(Material provided)

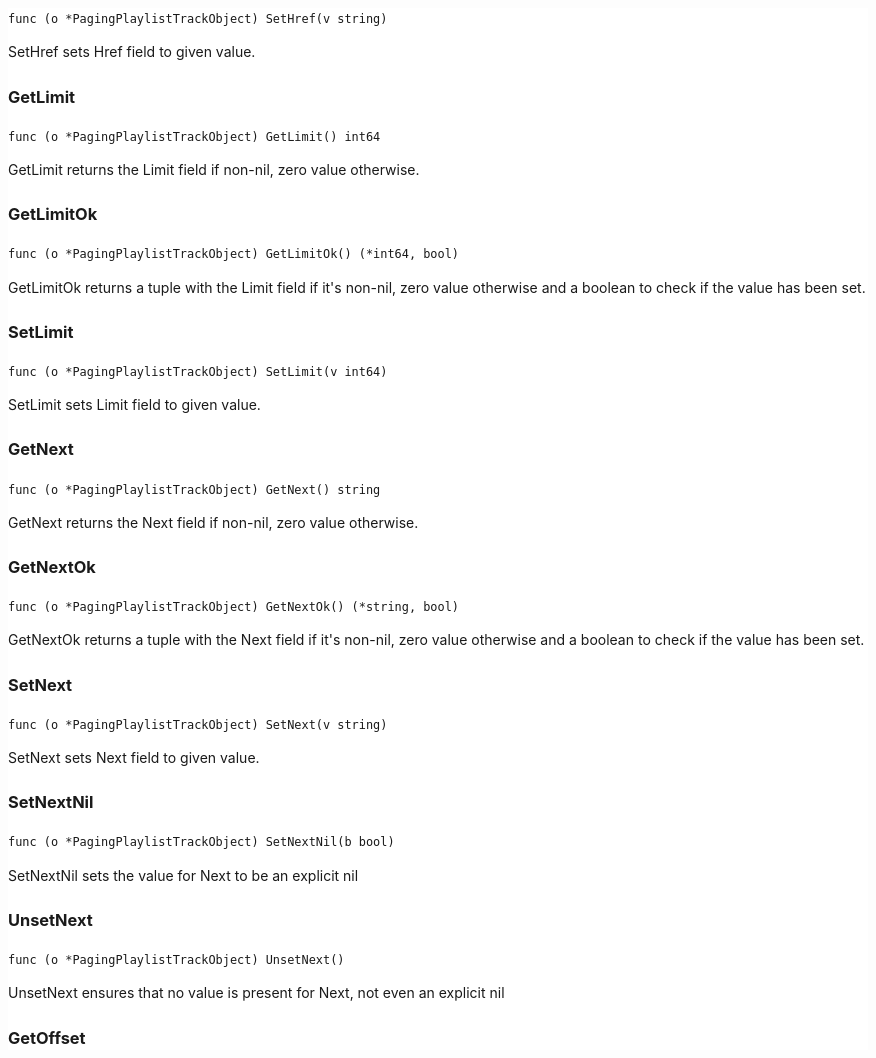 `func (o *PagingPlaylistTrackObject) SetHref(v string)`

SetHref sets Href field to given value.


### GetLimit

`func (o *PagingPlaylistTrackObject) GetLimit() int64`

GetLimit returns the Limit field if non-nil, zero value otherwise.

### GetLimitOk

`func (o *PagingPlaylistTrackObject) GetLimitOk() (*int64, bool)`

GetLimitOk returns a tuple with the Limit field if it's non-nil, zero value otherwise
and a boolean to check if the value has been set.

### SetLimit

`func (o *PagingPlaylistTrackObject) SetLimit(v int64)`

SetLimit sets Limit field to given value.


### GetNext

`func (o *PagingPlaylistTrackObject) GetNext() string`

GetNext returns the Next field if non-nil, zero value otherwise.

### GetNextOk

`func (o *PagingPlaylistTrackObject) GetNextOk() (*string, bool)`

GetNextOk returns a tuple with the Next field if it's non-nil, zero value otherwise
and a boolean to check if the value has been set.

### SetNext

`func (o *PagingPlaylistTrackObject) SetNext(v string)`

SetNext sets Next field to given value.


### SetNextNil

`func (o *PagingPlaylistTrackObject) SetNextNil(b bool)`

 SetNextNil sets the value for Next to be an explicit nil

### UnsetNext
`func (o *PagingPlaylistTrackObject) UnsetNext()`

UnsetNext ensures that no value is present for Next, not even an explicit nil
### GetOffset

(End Material provided)
(Material provided)

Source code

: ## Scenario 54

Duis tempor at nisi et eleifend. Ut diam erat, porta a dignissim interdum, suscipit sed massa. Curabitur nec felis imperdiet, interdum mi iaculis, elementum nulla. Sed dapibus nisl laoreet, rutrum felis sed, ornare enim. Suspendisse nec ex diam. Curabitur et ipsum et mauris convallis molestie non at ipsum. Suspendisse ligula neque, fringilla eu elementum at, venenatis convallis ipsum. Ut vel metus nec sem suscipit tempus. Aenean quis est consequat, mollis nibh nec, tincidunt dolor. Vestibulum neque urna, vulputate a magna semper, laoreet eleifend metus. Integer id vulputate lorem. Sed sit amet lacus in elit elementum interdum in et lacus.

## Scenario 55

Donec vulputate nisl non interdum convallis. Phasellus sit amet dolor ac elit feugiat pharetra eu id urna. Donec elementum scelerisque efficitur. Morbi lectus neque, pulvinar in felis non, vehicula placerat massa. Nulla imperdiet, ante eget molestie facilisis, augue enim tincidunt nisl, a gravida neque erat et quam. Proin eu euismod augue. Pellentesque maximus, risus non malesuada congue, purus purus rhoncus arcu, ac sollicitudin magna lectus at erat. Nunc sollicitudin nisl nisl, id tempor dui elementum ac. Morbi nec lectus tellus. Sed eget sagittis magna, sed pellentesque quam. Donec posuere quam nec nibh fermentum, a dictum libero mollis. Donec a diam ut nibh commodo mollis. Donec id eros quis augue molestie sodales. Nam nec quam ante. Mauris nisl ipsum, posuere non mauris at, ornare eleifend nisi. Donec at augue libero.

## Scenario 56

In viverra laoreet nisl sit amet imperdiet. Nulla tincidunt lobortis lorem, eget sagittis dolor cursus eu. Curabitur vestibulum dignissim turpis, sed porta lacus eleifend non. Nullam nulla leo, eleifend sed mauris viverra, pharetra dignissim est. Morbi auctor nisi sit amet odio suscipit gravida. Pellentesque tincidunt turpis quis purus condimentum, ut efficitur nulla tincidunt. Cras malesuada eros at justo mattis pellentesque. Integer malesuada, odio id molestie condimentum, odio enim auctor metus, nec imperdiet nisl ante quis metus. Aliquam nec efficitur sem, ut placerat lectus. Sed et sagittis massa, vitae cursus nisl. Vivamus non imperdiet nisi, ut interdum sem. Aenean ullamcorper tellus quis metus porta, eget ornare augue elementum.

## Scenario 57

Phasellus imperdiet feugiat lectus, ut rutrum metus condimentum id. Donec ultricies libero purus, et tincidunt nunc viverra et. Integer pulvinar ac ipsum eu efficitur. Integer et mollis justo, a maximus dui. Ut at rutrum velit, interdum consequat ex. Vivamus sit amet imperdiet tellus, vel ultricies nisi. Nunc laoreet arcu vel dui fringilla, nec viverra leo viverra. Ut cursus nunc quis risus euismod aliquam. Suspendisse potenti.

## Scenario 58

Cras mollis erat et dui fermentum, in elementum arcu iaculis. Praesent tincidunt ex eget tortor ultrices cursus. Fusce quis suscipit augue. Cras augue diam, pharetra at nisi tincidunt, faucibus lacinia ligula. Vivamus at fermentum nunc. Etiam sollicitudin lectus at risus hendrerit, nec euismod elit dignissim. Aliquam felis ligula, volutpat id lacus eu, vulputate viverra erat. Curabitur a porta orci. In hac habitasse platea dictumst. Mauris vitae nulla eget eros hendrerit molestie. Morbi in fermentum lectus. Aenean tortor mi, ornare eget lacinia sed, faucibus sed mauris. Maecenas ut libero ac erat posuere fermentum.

(End Material provided)

▶ _Your goal_: Reproduce the lines of the listing verbatim, starting with the line containing "(o *PagingPlaylistTrackObject) SetHref(v" and ending with the line containing "### GetOffset", both included. Omit the pictures from your output.

▶ _Response to the exercise_:
 `func (o *PagingPlaylistTrackObject) SetHref(v string)`

SetHref sets Href field to given value.


### GetLimit

`func (o *PagingPlaylistTrackObject) GetLimit() int64`

GetLimit returns the Limit field if non-nil, zero value otherwise.

### GetLimitOk

`func (o *PagingPlaylistTrackObject) GetLimitOk() (*int64, bool)`

GetLimitOk returns a tuple with the Limit field if it's non-nil, zero value otherwise
and a boolean to check if the value has been set.

### SetLimit

`func (o *PagingPlaylistTrackObject) SetLimit(v int64)`

SetLimit sets Limit field to given value.


### GetNext

`func (o *PagingPlaylistTrackObject) GetNext() string`

GetNext returns the Next field if non-nil, zero value otherwise.

### GetNextOk

`func (o *PagingPlaylistTrackObject) GetNextOk() (*string, bool)`

GetNextOk returns a tuple with the Next field if it's non-nil, zero value otherwise
and a boolean to check if the value has been set.

### SetNext

`func (o *PagingPlaylistTrackObject) SetNext(v string)`

SetNext sets Next field to given value.


### SetNextNil

`func (o *PagingPlaylistTrackObject) SetNextNil(b bool)`

 SetNextNil sets the value for Next to be an explicit nil

### UnsetNext
`func (o *PagingPlaylistTrackObject) UnsetNext()`

UnsetNext ensures that no value is present for Next, not even an explicit nil
### GetOffset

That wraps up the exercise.